Il n’y avait plus de pilote dans l’avion… L’ancien président-directeur général de l’école de pilotage privée Airways College basée à Agen (Lot-et-Garonne), qui avait été placée en liquidation judiciaire en avril, a été mis en examen pour « banqueroute, abus de biens sociaux et escroquerie », a-t-on appris vendredi auprès du parquet.

Jérôme Binachon a été interpellé mardi sur la commune de Marçay, près de Chinon (Indre-et-Loire), où il résidait, et présenté jeudi à un juge d’instruction, selon cette même source, confirmant une information du journal Sud Ouest.
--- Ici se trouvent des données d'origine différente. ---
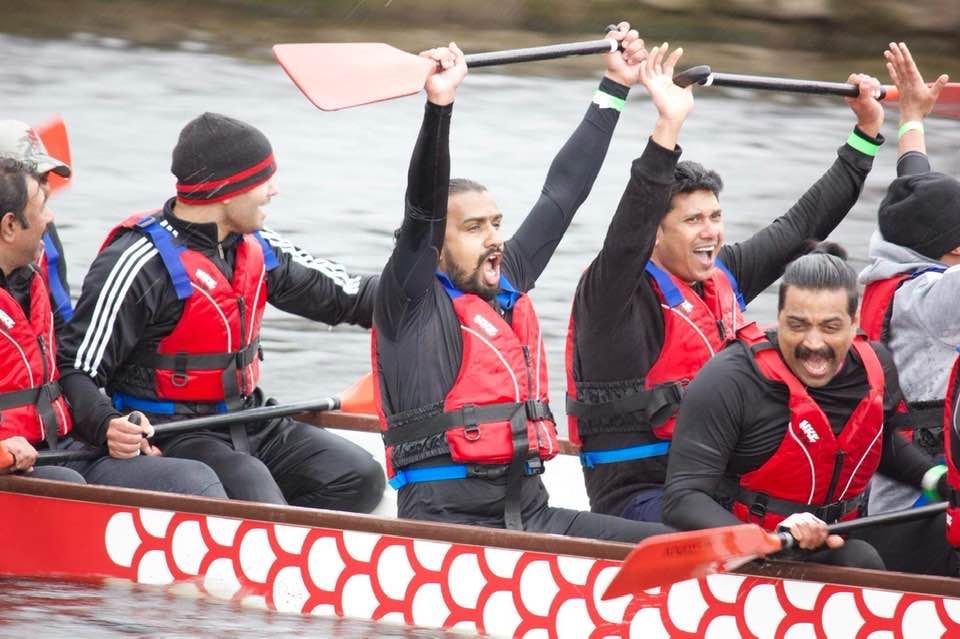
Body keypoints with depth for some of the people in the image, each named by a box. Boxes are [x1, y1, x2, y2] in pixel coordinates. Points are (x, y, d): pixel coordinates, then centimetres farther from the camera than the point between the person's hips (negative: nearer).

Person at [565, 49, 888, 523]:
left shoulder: (723, 277, 13)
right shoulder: (613, 293, -10)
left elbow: (803, 224, 24)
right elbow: (631, 227, -30)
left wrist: (868, 129, 25)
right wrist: (669, 127, -40)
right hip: (637, 497, -8)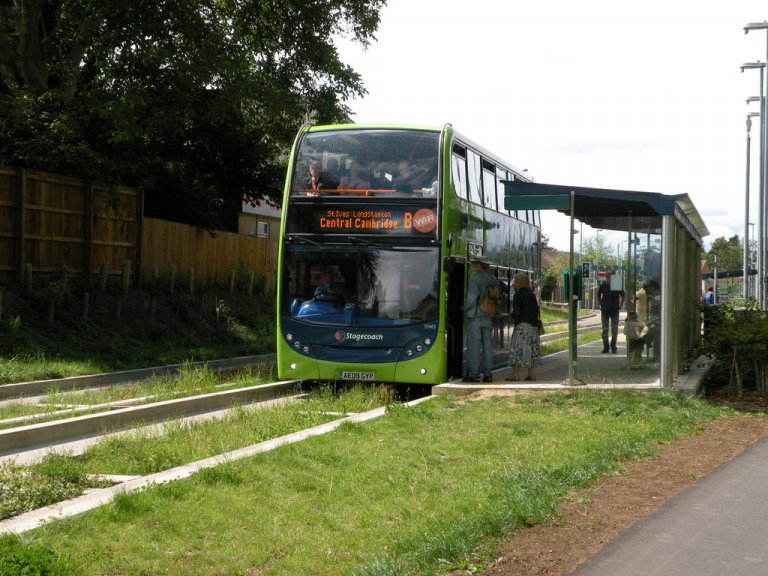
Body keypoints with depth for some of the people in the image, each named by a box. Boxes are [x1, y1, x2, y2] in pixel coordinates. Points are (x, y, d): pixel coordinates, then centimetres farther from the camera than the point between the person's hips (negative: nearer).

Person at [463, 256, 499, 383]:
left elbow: (472, 297, -17)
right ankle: (488, 373, 8)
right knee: (487, 345, 9)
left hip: (475, 315, -6)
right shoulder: (494, 280, 11)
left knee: (474, 345, -4)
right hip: (488, 317, 6)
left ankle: (473, 374, -5)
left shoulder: (476, 278, -10)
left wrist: (466, 309, -2)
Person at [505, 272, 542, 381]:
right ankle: (532, 373, 10)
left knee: (517, 348, -5)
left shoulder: (518, 295, -9)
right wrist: (538, 323, 17)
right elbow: (537, 311, 12)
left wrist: (512, 315, 7)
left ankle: (515, 374, -9)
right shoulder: (532, 295, 11)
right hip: (533, 325, 7)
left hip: (522, 325, -7)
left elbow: (516, 312, -12)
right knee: (532, 348, 9)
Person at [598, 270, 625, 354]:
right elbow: (599, 295, 16)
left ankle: (613, 347, 9)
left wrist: (620, 305, 4)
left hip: (615, 310, -1)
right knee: (605, 329, 2)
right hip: (605, 310, 1)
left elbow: (623, 296, 10)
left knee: (615, 329, 1)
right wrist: (601, 304, 7)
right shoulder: (603, 285, 2)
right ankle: (605, 347, 7)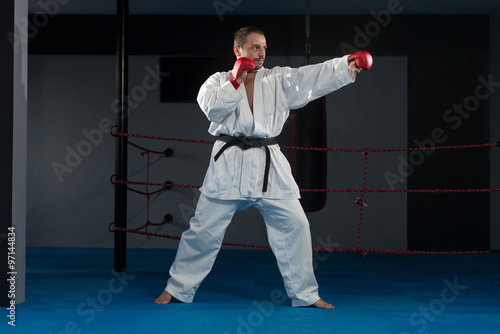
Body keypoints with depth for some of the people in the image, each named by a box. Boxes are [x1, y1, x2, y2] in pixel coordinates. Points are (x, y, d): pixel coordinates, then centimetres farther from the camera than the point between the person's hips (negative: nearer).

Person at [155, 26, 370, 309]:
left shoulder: (279, 79, 7)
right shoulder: (219, 80, 7)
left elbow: (315, 77, -5)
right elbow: (212, 108, -11)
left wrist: (348, 65, -18)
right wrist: (236, 82, -15)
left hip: (269, 167, 2)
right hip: (229, 165, -2)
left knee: (295, 225, 0)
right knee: (204, 229, 2)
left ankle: (306, 294, 15)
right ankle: (178, 288, 19)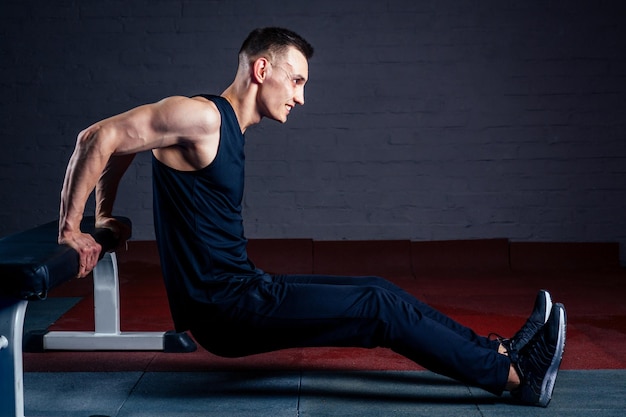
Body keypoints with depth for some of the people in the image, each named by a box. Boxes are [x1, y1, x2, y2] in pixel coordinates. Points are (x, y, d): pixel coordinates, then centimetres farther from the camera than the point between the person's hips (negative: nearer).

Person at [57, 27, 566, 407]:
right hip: (223, 307, -9)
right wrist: (71, 229, -16)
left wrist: (107, 217, 20)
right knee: (380, 308, -10)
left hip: (243, 290, 9)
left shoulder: (227, 127, 13)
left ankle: (498, 350, 16)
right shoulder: (201, 116, -16)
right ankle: (515, 376, -2)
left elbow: (125, 145, 23)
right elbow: (99, 137, -20)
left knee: (378, 292, 9)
L’ancien patron a été placé sous contrôle judiciaire et l’enquête confiée à la section de recherche de Bordeaux.

Le « train de vie » de certains membres de la direction pointé du doigt

Il dirigeait cette structure de formation depuis 2012 jusqu’à sa mise en liquidation judiciaire en avril 2021. Selon le jugement de mise en liquidation, Airways College affichait un passif de 17 millions d’euros pour un chiffre d’affaires de cinq millions d’euros. En juillet dernier, le tribunal de commerce d’Agen avait ensuite accordé à la société Paris Flight Training la reprise de l’établissement privé, qui compte trois autres sites (Cholet, Nîmes et Melun).

Quelque 250 élèves, qui avaient déboursé en moyenne 100.000 euros pour accéder à cette formation, avaient lancé un appel à l’aide au ministre des Transports Jean-Baptiste Djebbari.

Certains étudiants et salariés avaient imputé cette faillite au « train de vie » d’une poignée de membres de la direction, évoquant « des voitures de fonction devenues des Tesla », des « déplacements en jets privés » et des « vacances en famille camouflées en déplacements professionnels ».